11. The apparatus of claim 10, wherein the importance value determining unit comprises:
an activation value vector determining module configured to obtain an activation value vector for each neuron in the network layer to be pruned by performing a forward operation on input data using the neural network;
a calculating module configured to calculate a variance of the activation value vector for each neuron;
a neuron variance importance vector determining module configured to obtain a neuron variance importance vector for the network layer to be pruned based on the variances for the respective neurons; and
an importance value determining module configured to obtain the importance value of each neuron by normalizing the variance for the neuron based on the neuron variance importance vector.
12. The apparatus of claim 10, wherein the diversity value determining unit is configured to:
create, for each neuron in the network layer to be pruned, a weight vector for the neuron based on the connecting weights between the neuron and the neurons in the next network layer, and determine a direction vector of the weight vector as the diversity value of the neuron.

→ **DATA EXTRACT**

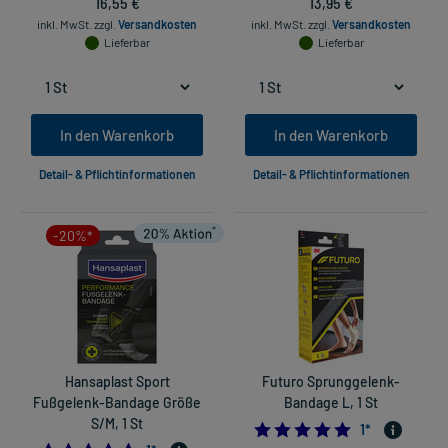
16,55 €
13,95 €
inkl. MwSt.
zzgl.
Versandkosten
inkl. MwSt.
zzgl.
Versandkosten
Lieferbar
Lieferbar
In den Warenkorb
In den Warenkorb
Detail- & Pflichtinformationen
Detail- & Pflichtinformationen
-20%*
Hansaplast Sport
Futuro Sprunggelenk-
Fußgelenk-Bandage Größe
Bandage L, 1 St
S/M, 1 St
5.0
1
*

→ **WORK INSTRUCTIONS**
Copy out the patent claims on neural network pruning in full, word for word. You won't need the data for this.

→ **YOUR RESPONSE**
11. The apparatus of claim 10, wherein the importance value determining unit comprises:
an activation value vector determining module configured to obtain an activation value vector for each neuron in the network layer to be pruned by performing a forward operation on input data using the neural network;
a calculating module configured to calculate a variance of the activation value vector for each neuron;
a neuron variance importance vector determining module configured to obtain a neuron variance importance vector for the network layer to be pruned based on the variances for the respective neurons; and
an importance value determining module configured to obtain the importance value of each neuron by normalizing the variance for the neuron based on the neuron variance importance vector.
12. The apparatus of claim 10, wherein the diversity value determining unit is configured to:
create, for each neuron in the network layer to be pruned, a weight vector for the neuron based on the connecting weights between the neuron and the neurons in the next network layer, and determine a direction vector of the weight vector as the diversity value of the neuron.